The story is set in a distant future, in where a “fireman” named Montag (Jordan) is employed to start fires, not stop them. The government has declared all forms of art, including books, illegal (outside of a chosen scrubbed and altered few) and it’s the fireman’s job to hunt down any illegal graffiti (printed pages) being pushed to the masses. Along with destroying the books, they are in charge of hunting down the “Eels”, group of rebels trying to share the books with the public. The main theme of the movie is how governments or people in power suppress the masses by restricting their access to knowledge. Seen throughout history through as far back as 700 BC and as recently as during the Nazi regime, if you control the information you control the narrative. It’s relevant today thanks to the fake news narrative in the US and how governments like Russia and China censor the internet, so you can see why the source material was more than ripe for an adaptation.

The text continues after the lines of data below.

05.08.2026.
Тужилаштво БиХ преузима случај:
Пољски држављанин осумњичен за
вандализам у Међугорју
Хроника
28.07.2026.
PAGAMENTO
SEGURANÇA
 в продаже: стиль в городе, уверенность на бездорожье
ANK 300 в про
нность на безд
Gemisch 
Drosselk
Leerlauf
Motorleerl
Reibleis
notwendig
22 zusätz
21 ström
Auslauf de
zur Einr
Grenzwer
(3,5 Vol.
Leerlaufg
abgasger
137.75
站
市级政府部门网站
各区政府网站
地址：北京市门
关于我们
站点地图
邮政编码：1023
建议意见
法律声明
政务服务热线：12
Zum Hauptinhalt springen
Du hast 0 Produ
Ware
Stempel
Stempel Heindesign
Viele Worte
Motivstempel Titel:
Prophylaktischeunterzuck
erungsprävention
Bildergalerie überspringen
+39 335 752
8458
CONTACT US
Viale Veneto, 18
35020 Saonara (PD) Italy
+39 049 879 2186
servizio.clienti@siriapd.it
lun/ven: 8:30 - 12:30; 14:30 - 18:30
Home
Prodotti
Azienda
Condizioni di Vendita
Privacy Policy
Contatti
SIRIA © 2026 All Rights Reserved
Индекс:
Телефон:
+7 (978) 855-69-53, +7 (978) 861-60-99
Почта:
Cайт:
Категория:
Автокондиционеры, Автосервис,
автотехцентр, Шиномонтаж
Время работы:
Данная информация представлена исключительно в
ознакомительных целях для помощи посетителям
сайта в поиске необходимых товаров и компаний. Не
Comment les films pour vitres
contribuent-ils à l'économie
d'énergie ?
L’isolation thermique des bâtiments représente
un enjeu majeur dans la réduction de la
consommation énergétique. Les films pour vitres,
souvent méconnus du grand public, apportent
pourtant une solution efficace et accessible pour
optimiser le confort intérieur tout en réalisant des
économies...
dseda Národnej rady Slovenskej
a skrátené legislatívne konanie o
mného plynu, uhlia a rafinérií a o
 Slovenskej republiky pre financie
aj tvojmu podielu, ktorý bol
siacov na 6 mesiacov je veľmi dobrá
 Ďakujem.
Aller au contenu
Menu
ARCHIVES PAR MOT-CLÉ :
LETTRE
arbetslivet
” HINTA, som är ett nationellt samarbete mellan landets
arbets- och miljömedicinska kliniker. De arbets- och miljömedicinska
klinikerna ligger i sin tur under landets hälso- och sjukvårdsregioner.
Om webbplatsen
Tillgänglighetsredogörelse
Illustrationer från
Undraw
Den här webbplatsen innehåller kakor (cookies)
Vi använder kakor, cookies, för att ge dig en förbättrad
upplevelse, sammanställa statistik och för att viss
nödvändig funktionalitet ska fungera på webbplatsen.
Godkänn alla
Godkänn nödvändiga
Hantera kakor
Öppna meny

The problem with the movie is that it never explores or expands on how important knowledge, ideas, novels or even a simple piece of music is to the human condition and how it helps us develop as a society. It simply hopes we see the difference from our reality and do the heavy lifting on our end. I never bought into the world and it felt almost comical. The rhetoric the fireman spouted, the songs they sang and the misinformation they said was plastic and hollow. I didn’t believe that THEY believed it and it was something they were just saying because they were told to do so, by the script. This makes the inner conflict of Montag as he starts to question his beliefs simply uninteresting.
Despite having a talented cast, especially the co-leads of Jordan and Shannon, the performances fell flat. It’s honestly not the fault of the cast as the script gives them zero to play with. The dialogues are monotone and repetitive. The character motivations are nonexistent, giving zero weight to the actions throughout the movie. Jordan, for the most part, is relegated to staring into the abyss with a face portraying either bewilderment or perplexment. Shannon’s character is the world’s saddest source for brainy quotes and Sofia Boutella is finally given a role in where she isn’t a killer or mummy and is lost in this mess of a movie.
Quick note: I did enjoy the cinematography and how they played with the color scheme. The use of the colors yellow, red, orange and blue was a nice touch and constant reminder of the fires that burn away the truth.
Fahrenheit 451 is just a collection of wasted opportunities, in the talents in front and behind the camera and especially of the source material. Maybe this story is better served as a mini-series. This would give time for natural chemistry between the leads to form, time to flesh out the character motivations and more importantly time to cement the main themes and the importance of accessible knowledge. But hey after I was done watching the movie, 1hr and 41mins of my flight had gone by and that’s why I love movies.
Fahrenheit 451 is currently streaming on HBO. Hard pass.